今日は軽い思い出話を交えての更新。
私が10代の頃、朝日ソノラマというソノシート付きの月刊誌があった。
今で言うとCDR付きの雑誌のようなもの。
あまり裕福でない我が家では、残念ながら毎号買うということは許されなかったが、たまに手に入れたものが今も実家に残っている。
人工衛星第一号「スプートニク1号」の通信音とかケネディ大統領の演説とかが入っていた。
テレシコワ女性飛行士の「私はカモメ(ヤーチャイカ)」の通信もあったような。
つまりは、その月の印象的な音を毎号特集していたと言うわけだ。
今では、この月刊誌持っていたら、良い値段で売れるはず。
ただし、ソノシートがついていないと絶対にダメだけど。
ひょっこりひょうたん島に使われた曲を特集した月もあった。
これは、子供心にも是非買いたいと思ったものなのだけど、結局お金がなくて買えなかった記憶がある。
これだって、今じゃ一万円ぐらいの価値はあるだろう。

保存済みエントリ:
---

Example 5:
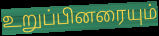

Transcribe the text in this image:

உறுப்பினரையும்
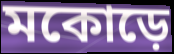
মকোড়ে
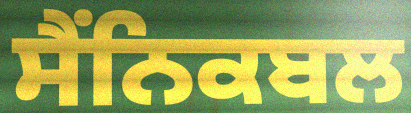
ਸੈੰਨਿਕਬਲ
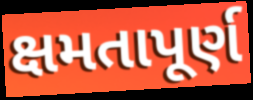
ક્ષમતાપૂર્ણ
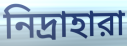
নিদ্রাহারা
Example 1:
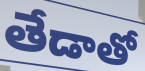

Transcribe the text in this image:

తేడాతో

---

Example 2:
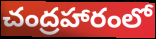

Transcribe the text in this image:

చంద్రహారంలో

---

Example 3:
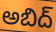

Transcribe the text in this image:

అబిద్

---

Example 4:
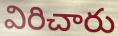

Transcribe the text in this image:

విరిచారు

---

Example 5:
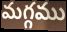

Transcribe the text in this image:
* * *
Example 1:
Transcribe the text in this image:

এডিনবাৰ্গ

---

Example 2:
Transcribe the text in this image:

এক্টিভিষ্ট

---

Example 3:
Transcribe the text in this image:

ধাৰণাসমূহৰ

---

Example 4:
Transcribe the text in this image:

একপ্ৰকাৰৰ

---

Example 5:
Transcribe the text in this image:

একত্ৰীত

## [課題 1]
本文によると、朝日ソノラマは何が付いた月刊誌でしたか。
## [課題 2]
本文のうち、「今で言うとCDR付きの雑誌のようなもの。」から「今では、この月刊誌持っていたら、良い値段で売れるはず。」までを含めて、一字一句変えずに引用してください。

## [解答 1]
ソノシートが付いた月刊誌でした。

## [解答 2]
今で言うとCDR付きの雑誌のようなもの。
あまり裕福でない我が家では、残念ながら毎号買うということは許されなかったが、たまに手に入れたものが今も実家に残っている。
人工衛星第一号「スプートニク1号」の通信音とかケネディ大統領の演説とかが入っていた。
テレシコワ女性飛行士の「私はカモメ(ヤーチャイカ)」の通信もあったような。
つまりは、その月の印象的な音を毎号特集していたと言うわけだ。
今では、この月刊誌持っていたら、良い値段で売れるはず。